Menu
in

Le ministre français Valls en quête d’un accord pour l’avenir de la Nouvelle-Calédonie

Le ministre français Valls en quête d’un accord pour l’avenir de la Nouvelle-Calédonie

En déplacement pour quatre jours en Nouvelle-Calédonie, le ministre des Outre-mer Manuel Valls multiplie les efforts pour accompagner la construction de l’avenir du territoire, alors que de nouvelles négociations tentent de surmonter les divisions politiques et de renforcer la stabilité.

Dimanche matin, Valls a franchi une étape clé en remettant aux délégations indépendantistes et loyalistes un projet d’accord visant à dessiner le futur institutionnel de cet archipel du Pacifique. Sa visite s’inscrit dans un contexte de reprise des discussions, après les émeutes meurtrières de 2024, et porte l’espoir d’une résolution constructive.

« Le ministre a pris l’initiative. Il a transmis à toutes les délégations politiques un projet d’accord, désormais à l’étude », a indiqué Pascal Vittori, membre de la délégation loyaliste, à l’AFP. Il précise qu’il s’agit d’« un texte proposant des pistes sur chaque sujet, mais qui reste ouvert à la discussion ».

Sur X, le gouvernement local a partagé : « Dans le cadre de son déplacement en Nouvelle-Calédonie, Manuel Valls […] a été reçu ce jour par le gouvernement. Il a signé avec le président du gouvernement, Alcide Ponga, la convention relative à l’octroi du prêt AFD de 120 milliards de francs » – soit plus de 8 millions d’euros de l’Agence française de développement.

« L’histoire ne se répètera pas »

Une séance plénière est prévue lundi après-midi au Haut-commissariat, réunissant toutes les parties pour examiner le projet d’accord et œuvrer à un consensus.

Dès l’ouverture des discussions samedi, Valls a insisté sur l’urgence de parvenir à un compromis. « Nous devons franchir un pas décisif vers un accord global », a-t-il exhorté, appelant les dirigeants calédoniens à « faire preuve d’audace » et à « saisir ce moment historique », rappelant que « l’histoire ne se répètera pas ».

Parmi les sujets clés abordés : les mécanismes d’autodétermination, la répartition des compétences régaliennes, la gouvernance locale, la citoyenneté calédonienne, le corps électoral ou encore l’élaboration d’une loi fondamentale à intégrer dans la Constitution.

Un participant relève que la pression monte dans les bases politiques pour aboutir, même si les motivations divergent : « Pour les Loyalistes, l’enjeu est la sécurité sur le long terme. Pour les indépendantistes, dont les communautés ont été les plus touchées par les récents événements, l’urgence est de répondre rapidement aux défis du quotidien ».

Reconstruction et relance économique

Dimanche, Valls a également rencontré les maires du territoire pour évoquer leurs priorités : sécurité, finances locales, reconstruction et éducation.

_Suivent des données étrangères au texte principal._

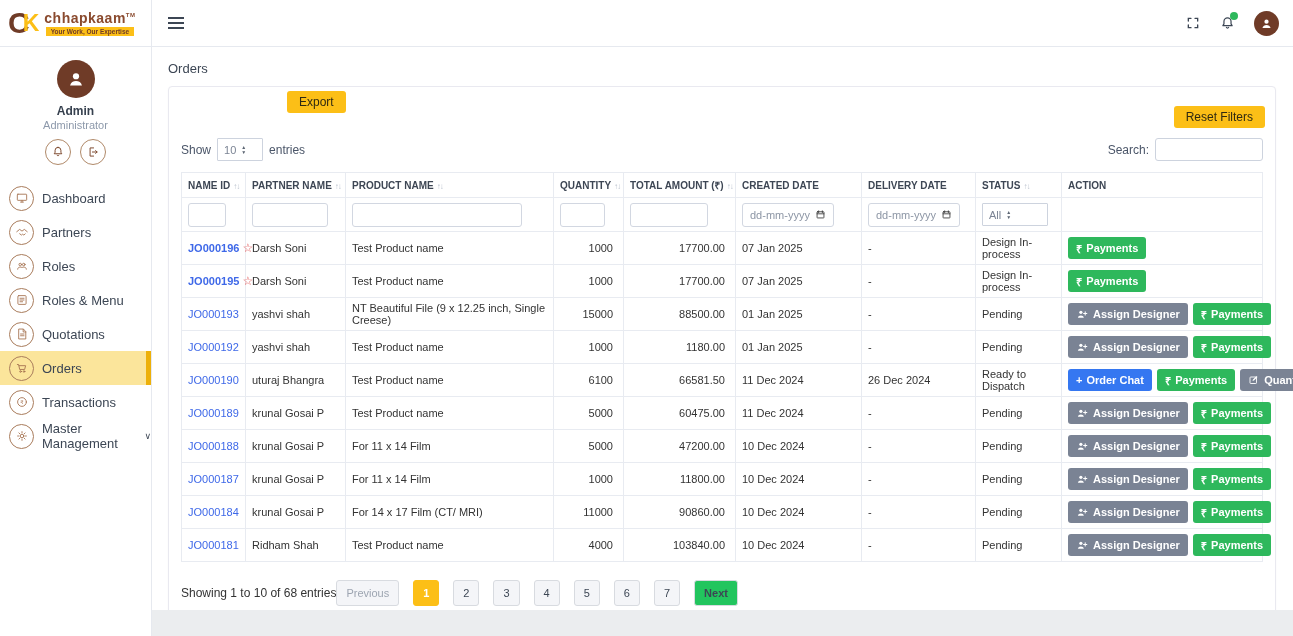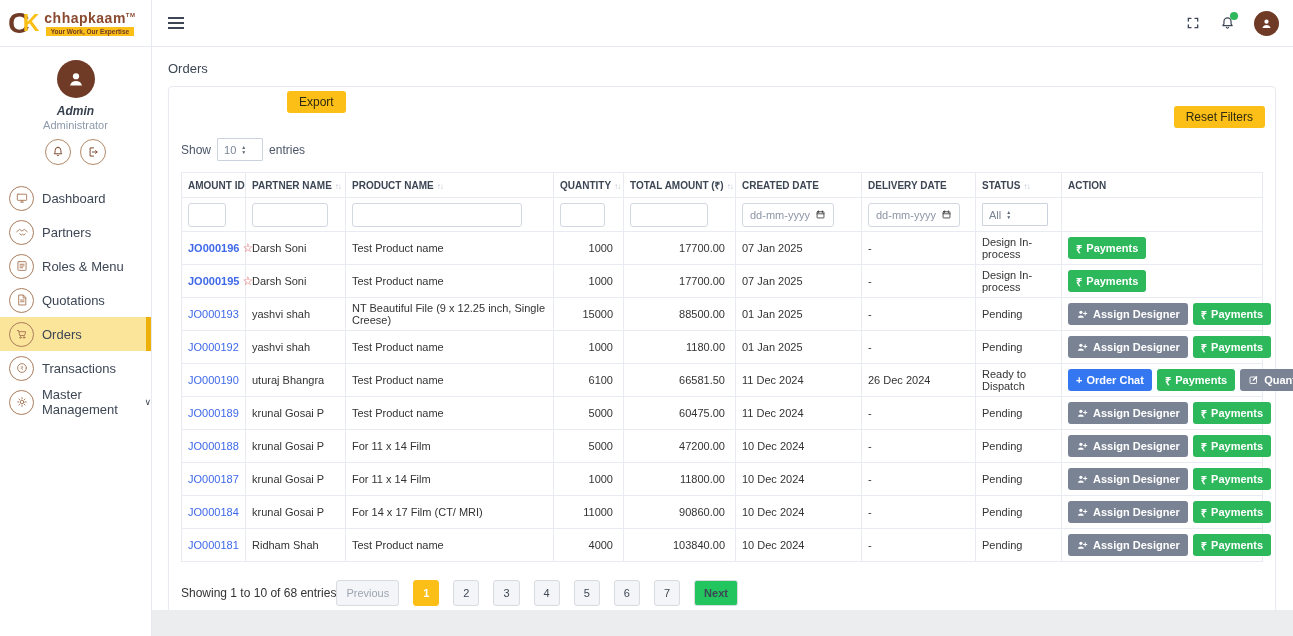--- a/index.html
+++ b/index.html
@@ -16,21 +16,21 @@
   .logo-block { height:47px; border-bottom:1px solid #e6e9ef; display:flex; align-items:center; padding:4px 8px; gap:5px; }
   .logo-mark { display:flex; align-items:center; font-weight:bold; line-height:1; }
   .logo-c { color:#6f3b27; font-size:30px; font-weight:800; }
   .logo-k { color:#fcbf17; font-size:23px; font-weight:800; margin-left:-7px; }
   .logo-text { display:flex; flex-direction:column; align-items:center; }
   .logo-word { color:#8a4a2e; font-weight:bold; font-size:14px; letter-spacing:.5px; }
   .logo-word sup { font-size:6px; }
   .logo-tag { background:#fcbf17; color:#6f3b27; font-size:6.5px; font-weight:bold; padding:1px 5px; margin-top:1px; white-space:nowrap; }
   .profile { text-align:center; padding-top:13px; }
   .avatar-big { width:38px; height:38px; border-radius:50%; background:#6f3b27; margin:0 auto; display:flex; align-items:center; justify-content:center; }
-  .profile-name { font-size:12px; font-weight:bold; color:#37414f; margin-top:6px;font-style:italic; }
+  .profile-name { font-size:12px; font-weight:bold; color:#37414f; margin-top:6px; }
   .profile-role { font-size:11px; color:#8d99ab; margin-top:1px; }
   .profile-actions { display:flex; justify-content:center; gap:9px; margin-top:8px; }
   .circle-btn { width:26px; height:26px; border-radius:50%; border:1px solid #b08969; background:#fff; display:flex; align-items:center; justify-content:center; cursor:pointer; }
   .nav { margin-top:16px; }
   .nav-item { display:flex; align-items:center; gap:8px; padding:5px 0 5px 9px; height:34px; cursor:pointer; position:relative; }
   .nav-item.active { background:#fbe59b; }
   .nav-item.active::after { content:""; position:absolute; right:0; top:0; bottom:0; width:5px; background:#edb009; }
   .nav-ic { width:25px; height:25px; border-radius:50%; border:1px solid #a97c5c; display:flex; align-items:center; justify-content:center; flex:0 0 25px; }
   .nav-lb { font-size:13px; color:#3c4654; font-weight:500; }
   .chev { font-size:9px; color:#3c4654; margin-left:2px; }
@@ -135,20 +135,30 @@
           <span class="nav-lb">Dashboard</span>
         </div>
         <div class="nav-item">
           <span class="nav-ic">
             <svg width="14" height="14" viewBox="0 0 24 24" fill="none" stroke="#a5714f" stroke-width="1.5" stroke-linecap="round" stroke-linejoin="round">
               <path d="M3 11.5L8 7.5l4 3 4-3 5 4"></path>
               <path d="M8 15l3 2.2 2-1.4 2.2 1.4 2.3-2"></path>
             </svg>
           </span>
           <span class="nav-lb">Partners</span>
+        </div>
+        <div class="nav-item">
+          <span class="nav-ic">
+            <svg width="14" height="14" viewBox="0 0 24 24" fill="none" stroke="#a5714f" stroke-width="1.5" stroke-linecap="round" stroke-linejoin="round">
+              <circle cx="9" cy="9.5" r="2.2"></circle>
+              <circle cx="15" cy="9.5" r="2.2"></circle>
+              <path d="M4.5 17.5c0-2.2 2-3.6 4.5-3.6 1.2 0 2.3.3 3 .9.7-.6 1.8-.9 3-.9 2.5 0 4.5 1.4 4.5 3.6"></path>
+            </svg>
+          </span>
+          <span class="nav-lb">Roles</span>
         </div>
         <div class="nav-item">
           <span class="nav-ic">
             <svg width="14" height="14" viewBox="0 0 24 24" fill="none" stroke="#a5714f" stroke-width="1.5" stroke-linecap="round" stroke-linejoin="round">
               <rect x="5" y="4.5" width="14" height="15" rx="1.5"></rect>
               <path d="M8.5 9h7M8.5 12h7M8.5 15h4.5"></path>
             </svg>
           </span>
           <span class="nav-lb">Roles &amp; Menu</span>
         </div>
@@ -233,37 +243,41 @@
           <span>Show</span>
           <span class="select-box" style="width:46px;">
             <span>10</span>
             <span class="updn">
                 <span>▲</span>
                 <span>▼</span>
               </span>
           </span>
           <span>entries</span>
         </div>
+        <div class="search-group">
+          <span>Search:</span>
+          <input class="search-input" type="text" value="" style="">
+        </div>
       </div>
 
       <table>
         <colgroup>
           <col style="width:64px">
             <col style="width:100px">
             <col style="width:208px">
             <col style="width:70px">
           <col style="width:112px">
             <col style="width:126px">
             <col style="width:114px">
             <col style="width:86px">
             <col>
         </colgroup>
         <thead>
             <tr>
-              <th><span>AMOUNT ID</span><span class="sort">↑↓</span></th>
+              <th><span>NAME ID</span><span class="sort">↑↓</span></th>
               <th><span>PARTNER NAME</span><span class="sort">↑↓</span></th>
               <th><span>PRODUCT NAME</span><span class="sort">↑↓</span></th>
               <th><span>QUANTITY</span><span class="sort">↑↓</span></th>
               <th><span>TOTAL AMOUNT (₹)</span><span class="sort">↑↓</span></th>
               <th><span>CREATED DATE</span></th>
               <th><span>DELIVERY DATE</span></th>
               <th><span>STATUS</span><span class="sort">↑↓</span></th>
               <th><span>ACTION</span></th>
             </tr>
           </thead>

Par ailleurs, deux associations de maires se réuniront la semaine prochaine pour formuler des propositions sur le rôle des communes dans l’évolution statutaire de la Nouvelle-Calédonie.

Lors des échanges, le ministre a confirmé la notification des dotations communales pour 2025, le déblocage des subventions d’investissement et le maintien du Fonds de développement communal. Il a aussi annoncé une enveloppe de 200 millions d’euros, à préciser, pour soutenir les collectivités face aux pressions sociales croissantes (éducation, sécurité, lutte contre la précarité).

En parallèle des discussions institutionnelles, Valls a présenté des mesures immédiates pour stimuler la relance économique, dont une prolongation du dispositif d’exonération fiscale afin d’accélérer la reconstruction des commerces sinistrés en 2024. « L’avenir et la paix civile en dépendent », a-t-il souligné.

Le ministre quittera le territoire mardi soir, clôturant quatre jours de discussions pour poser les bases d’un avenir apaisé et prospère pour la Nouvelle-Calédonie.